(Human keypoint data)

★ ★ ★ ★

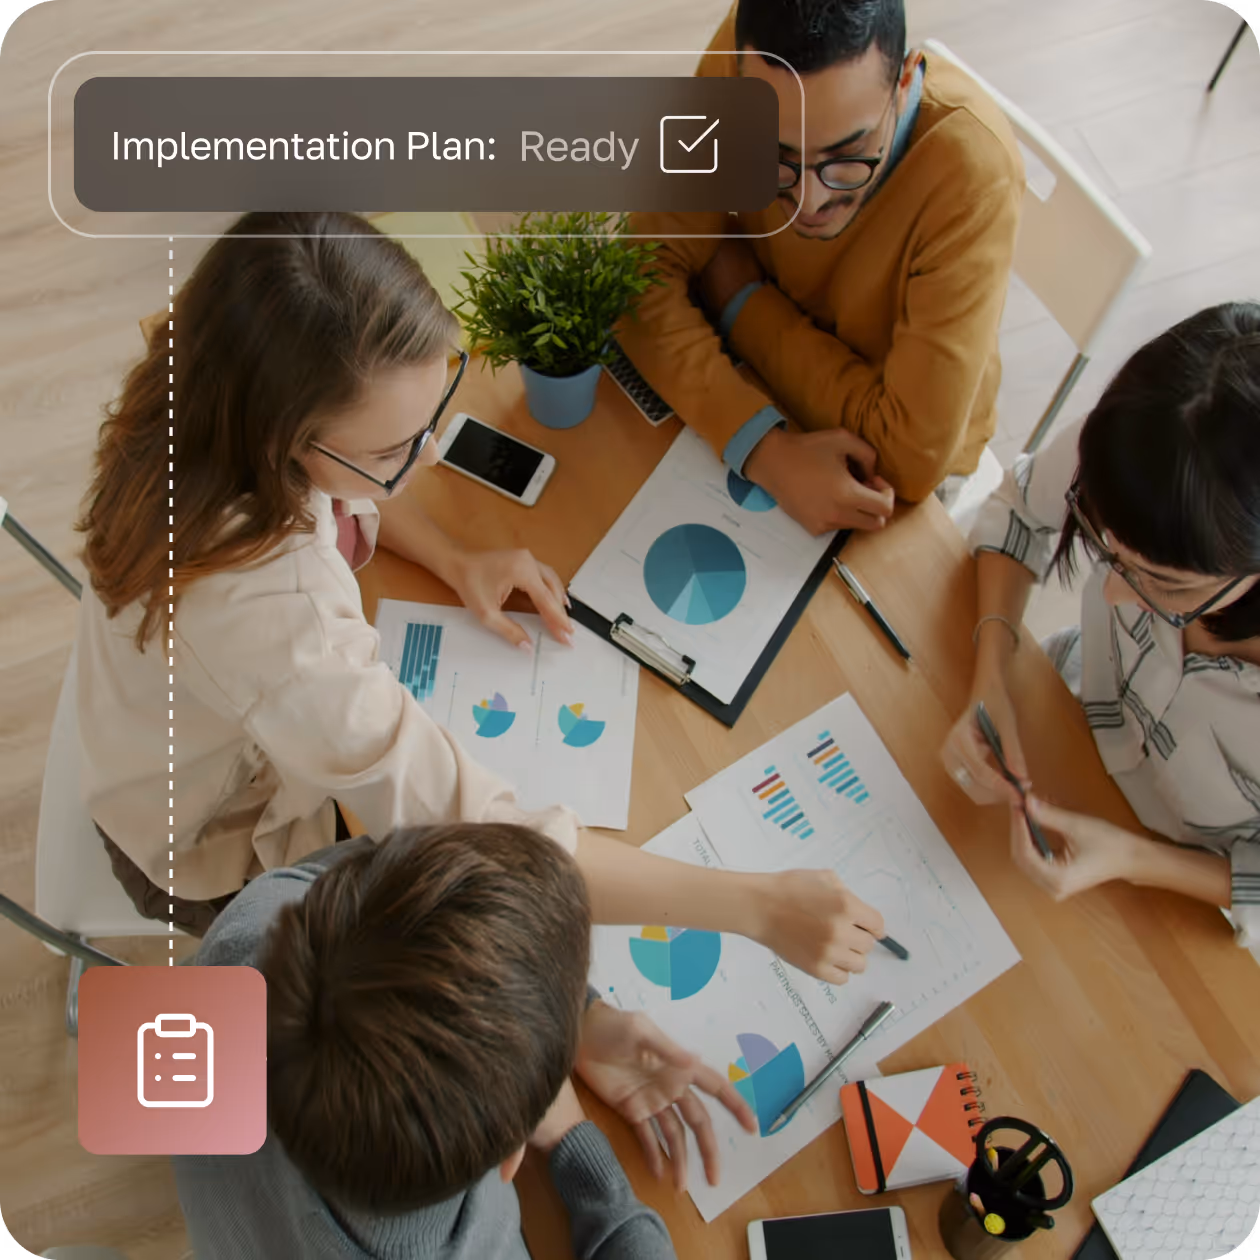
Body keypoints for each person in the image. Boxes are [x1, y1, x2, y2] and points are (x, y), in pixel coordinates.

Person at [76, 210, 886, 984]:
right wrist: (756, 905)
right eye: (395, 449)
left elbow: (341, 482)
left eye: (432, 418)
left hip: (162, 739)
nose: (428, 460)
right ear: (284, 436)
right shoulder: (271, 611)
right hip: (205, 853)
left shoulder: (207, 381)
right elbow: (487, 834)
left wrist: (455, 557)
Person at [172, 820, 758, 1258]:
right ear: (510, 1155)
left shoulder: (250, 932)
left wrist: (557, 1019)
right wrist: (583, 1153)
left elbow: (381, 875)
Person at [616, 0, 1023, 535]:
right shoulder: (743, 61)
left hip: (884, 478)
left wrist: (741, 299)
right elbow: (639, 272)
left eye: (848, 153)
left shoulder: (973, 177)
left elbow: (906, 460)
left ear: (904, 82)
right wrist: (764, 448)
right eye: (776, 152)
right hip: (760, 390)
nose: (810, 201)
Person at [942, 302, 1260, 951]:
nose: (1110, 591)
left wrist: (1137, 860)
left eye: (1164, 582)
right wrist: (991, 673)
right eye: (1106, 549)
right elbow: (1019, 511)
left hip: (1175, 905)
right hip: (1058, 715)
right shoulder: (1142, 455)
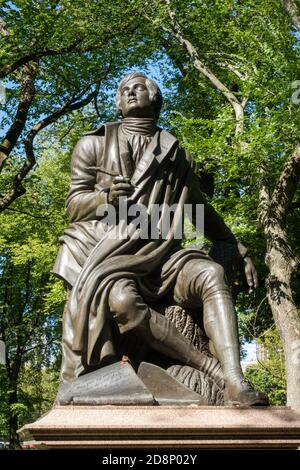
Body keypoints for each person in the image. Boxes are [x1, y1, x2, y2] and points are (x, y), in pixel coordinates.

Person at [53, 72, 268, 406]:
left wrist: (233, 242)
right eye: (123, 90)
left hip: (161, 249)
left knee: (212, 274)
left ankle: (237, 381)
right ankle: (212, 370)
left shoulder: (173, 151)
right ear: (118, 104)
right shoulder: (93, 145)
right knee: (123, 302)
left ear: (155, 99)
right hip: (112, 253)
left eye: (139, 87)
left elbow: (198, 209)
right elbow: (73, 205)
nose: (129, 91)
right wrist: (105, 198)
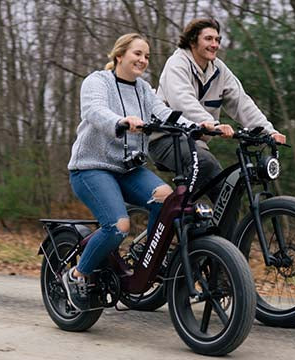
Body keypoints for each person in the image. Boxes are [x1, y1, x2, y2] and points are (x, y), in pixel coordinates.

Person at [64, 33, 205, 311]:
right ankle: (77, 274)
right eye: (137, 54)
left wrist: (199, 126)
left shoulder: (142, 89)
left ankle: (146, 255)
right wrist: (121, 121)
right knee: (119, 226)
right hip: (91, 168)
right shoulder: (97, 81)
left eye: (146, 56)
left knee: (167, 200)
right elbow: (94, 111)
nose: (142, 60)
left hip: (127, 169)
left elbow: (164, 114)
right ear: (119, 55)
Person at [150, 18, 286, 237]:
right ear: (193, 41)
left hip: (195, 143)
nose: (214, 44)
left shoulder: (219, 70)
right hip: (166, 139)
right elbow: (182, 101)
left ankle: (223, 260)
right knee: (205, 163)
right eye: (208, 39)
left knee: (227, 192)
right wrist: (211, 123)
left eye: (217, 39)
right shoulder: (177, 64)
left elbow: (242, 102)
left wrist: (268, 131)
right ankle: (180, 227)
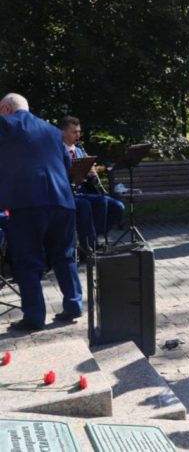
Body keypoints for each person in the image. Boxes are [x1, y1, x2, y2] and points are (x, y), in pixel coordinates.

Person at [0, 93, 83, 331]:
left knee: (28, 261)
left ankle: (34, 317)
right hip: (62, 201)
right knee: (64, 255)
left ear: (6, 108)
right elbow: (66, 166)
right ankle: (73, 305)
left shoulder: (5, 123)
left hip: (27, 203)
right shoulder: (52, 131)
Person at [60, 116, 125, 246]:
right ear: (63, 132)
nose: (78, 135)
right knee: (97, 203)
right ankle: (90, 244)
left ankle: (97, 237)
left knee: (118, 206)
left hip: (83, 192)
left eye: (79, 131)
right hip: (67, 193)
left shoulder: (79, 150)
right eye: (74, 132)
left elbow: (89, 181)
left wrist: (92, 174)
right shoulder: (57, 151)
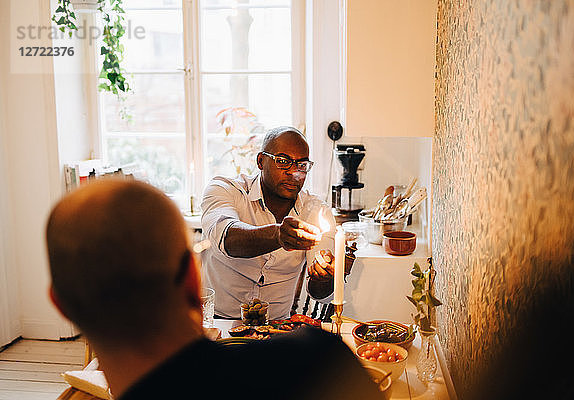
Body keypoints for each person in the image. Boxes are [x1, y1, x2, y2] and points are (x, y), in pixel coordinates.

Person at [45, 179, 384, 400]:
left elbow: (319, 285)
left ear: (60, 305)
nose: (293, 172)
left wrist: (327, 274)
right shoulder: (318, 361)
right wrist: (278, 235)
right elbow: (227, 233)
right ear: (195, 277)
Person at [201, 126, 339, 320]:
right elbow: (227, 238)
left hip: (277, 330)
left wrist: (324, 277)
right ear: (260, 161)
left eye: (302, 165)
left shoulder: (316, 210)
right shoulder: (225, 190)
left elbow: (320, 294)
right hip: (219, 323)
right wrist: (278, 236)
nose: (294, 173)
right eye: (283, 162)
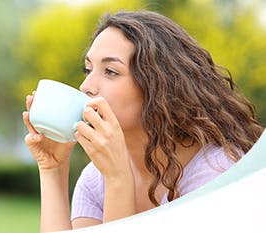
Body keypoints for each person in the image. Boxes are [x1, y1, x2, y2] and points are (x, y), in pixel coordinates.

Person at [22, 10, 264, 232]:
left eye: (110, 72)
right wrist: (53, 169)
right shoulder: (95, 179)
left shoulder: (218, 174)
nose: (86, 86)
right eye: (88, 70)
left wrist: (119, 180)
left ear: (158, 86)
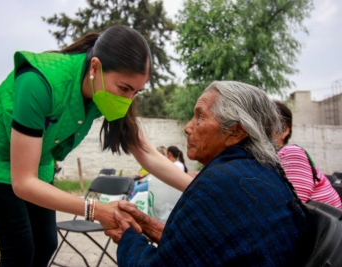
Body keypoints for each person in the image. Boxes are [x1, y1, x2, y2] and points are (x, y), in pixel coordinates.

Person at [0, 25, 192, 266]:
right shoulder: (39, 84)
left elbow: (146, 153)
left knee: (46, 244)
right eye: (124, 88)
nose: (128, 99)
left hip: (37, 159)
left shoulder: (106, 89)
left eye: (136, 91)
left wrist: (201, 186)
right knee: (20, 249)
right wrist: (97, 210)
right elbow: (24, 182)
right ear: (96, 67)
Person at [105, 81, 310, 266]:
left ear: (235, 132)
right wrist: (152, 227)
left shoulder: (221, 183)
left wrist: (128, 238)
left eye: (200, 116)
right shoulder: (263, 174)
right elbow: (211, 247)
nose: (187, 127)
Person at [274, 101, 342, 208]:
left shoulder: (290, 153)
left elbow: (295, 206)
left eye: (266, 124)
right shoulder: (270, 158)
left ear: (285, 130)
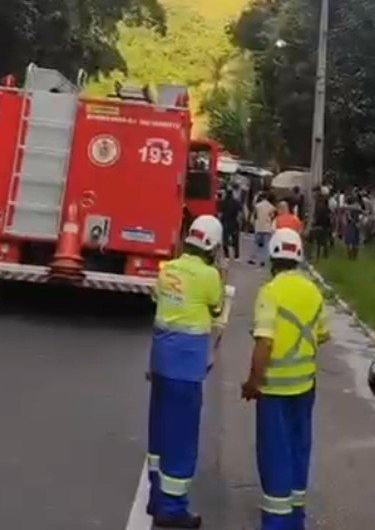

★ ★ ★ ★

Begin at the line containing "left knee: (46, 244)" and stop at the last line of the data. Repeat only those lines, exactly, and leave out the pictures.

left knee: (46, 244)
right eye: (124, 88)
nose: (128, 99)
left hip: (37, 159)
left shoulder: (106, 89)
left eye: (136, 91)
left wrist: (201, 186)
right knee: (20, 249)
right wrist: (97, 210)
right elbow: (24, 182)
right ear: (96, 67)
Person at [105, 81, 310, 266]:
left ear: (235, 132)
right wrist: (152, 227)
left shoulder: (221, 183)
left wrist: (128, 238)
left eye: (200, 116)
right shoulder: (263, 174)
right elbow: (211, 247)
nose: (187, 127)
Person at [274, 101, 342, 208]:
left shoulder: (290, 153)
left elbow: (295, 206)
left eye: (266, 124)
right shoulder: (270, 158)
left ear: (285, 130)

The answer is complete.